• PROBLEM REQUIREMENTS: Reproduce every one of the lines below word for word, leaving out the pictures.
──────────
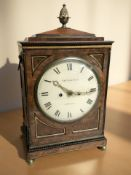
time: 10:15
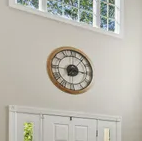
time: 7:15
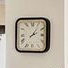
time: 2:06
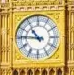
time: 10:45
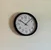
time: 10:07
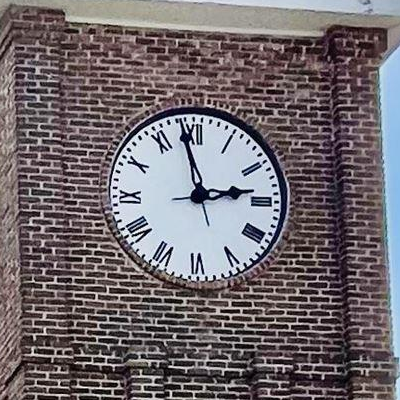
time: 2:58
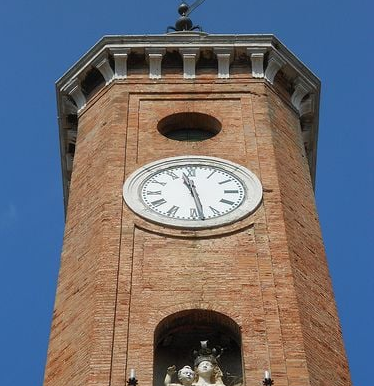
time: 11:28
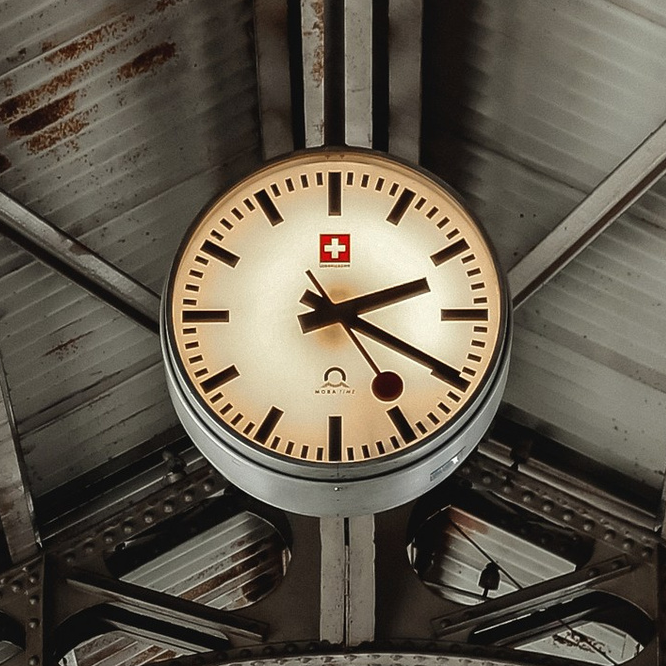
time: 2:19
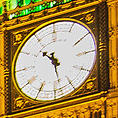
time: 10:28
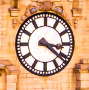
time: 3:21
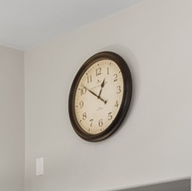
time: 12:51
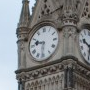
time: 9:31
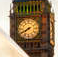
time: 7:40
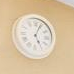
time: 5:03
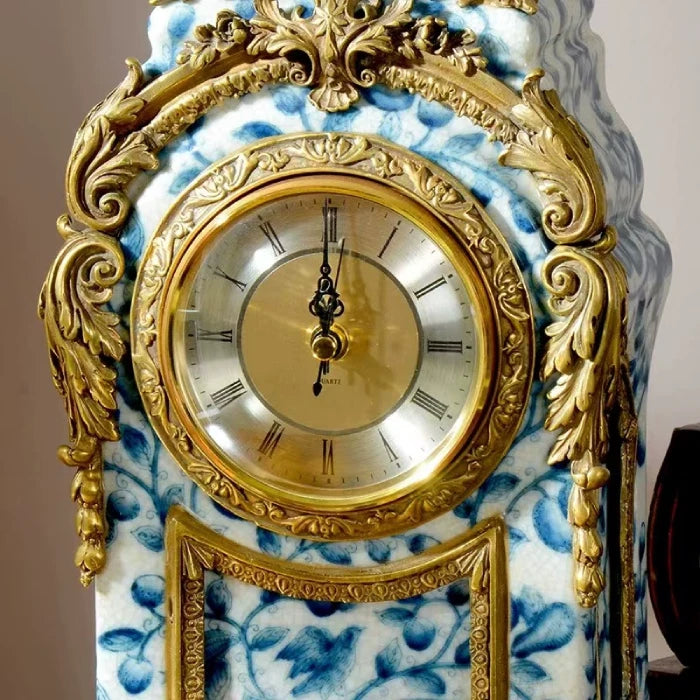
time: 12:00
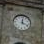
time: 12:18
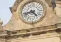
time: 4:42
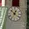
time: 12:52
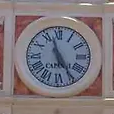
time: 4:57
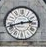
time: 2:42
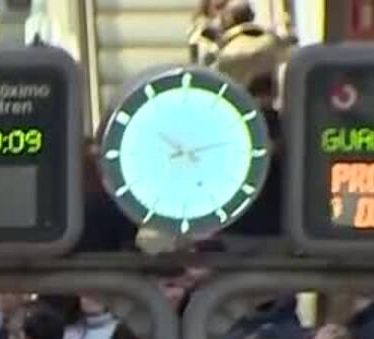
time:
──────────
• FULL OUTPUT:
time: 10:15
time: 7:15
time: 2:06
time: 10:45
time: 10:07
time: 2:58
time: 11:28
time: 2:19
time: 10:28
time: 3:21
time: 12:51
time: 9:31
time: 7:40
time: 5:03
time: 12:00
time: 12:18
time: 4:42
time: 12:52
time: 4:57
time: 2:42
time:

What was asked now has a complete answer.